* EXERCISE REQUIREMENTS: Keep the images out while you set down the data exactly.
--- SUPPLIED DATA ---
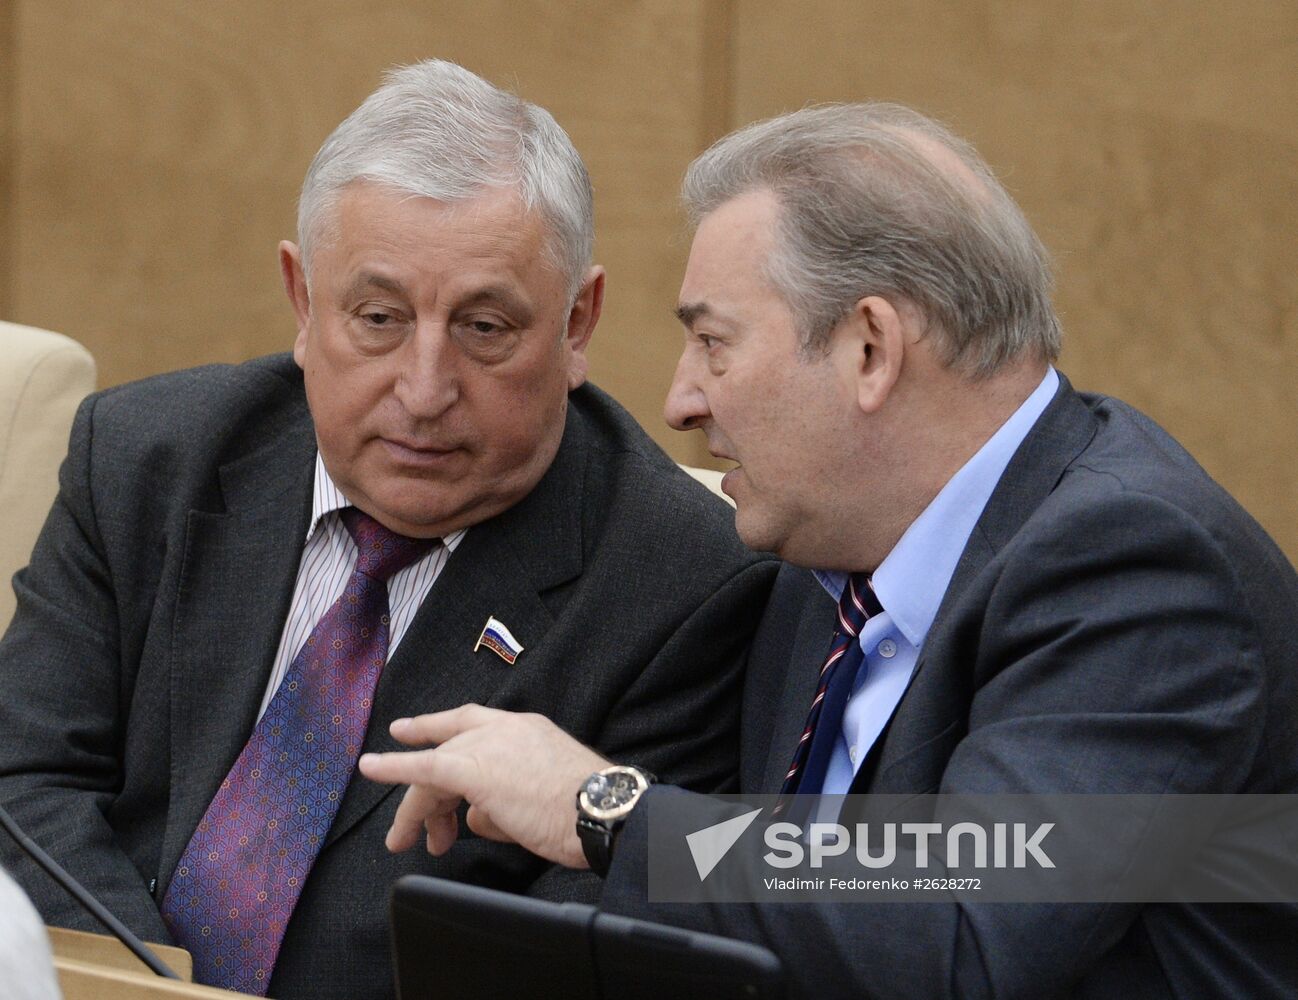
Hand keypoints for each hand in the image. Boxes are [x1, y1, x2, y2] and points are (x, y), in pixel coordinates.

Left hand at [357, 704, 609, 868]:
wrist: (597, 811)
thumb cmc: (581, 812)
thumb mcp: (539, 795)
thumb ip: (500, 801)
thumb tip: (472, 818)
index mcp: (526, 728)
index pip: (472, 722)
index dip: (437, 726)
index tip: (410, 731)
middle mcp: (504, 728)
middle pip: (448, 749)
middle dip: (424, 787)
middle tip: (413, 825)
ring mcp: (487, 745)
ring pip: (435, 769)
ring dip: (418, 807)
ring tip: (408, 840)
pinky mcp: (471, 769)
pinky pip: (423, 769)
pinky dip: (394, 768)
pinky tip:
---
* THE ANSWER:
Hand keypoints for each hand in the image. Boxes are [x1, y1, x2, y2] and points are (x, y), in pixel coordinates.

Left hand at [357, 704, 609, 868]:
wrist: (597, 811)
thumb cmc: (581, 812)
thumb mcp: (539, 795)
thumb ip: (500, 801)
thumb tip: (472, 818)
index mcp: (526, 728)
index pip: (472, 722)
index dip: (437, 726)
index tip: (410, 731)
middle mcp: (504, 728)
middle pip: (448, 749)
middle dip: (424, 787)
middle tip: (413, 825)
ring mcp: (487, 745)
ring pip: (435, 769)
ring dip: (418, 807)
ring tip: (408, 840)
pinky mcp: (471, 769)
pinky pip: (423, 769)
pinky dip: (394, 768)
pinky tip:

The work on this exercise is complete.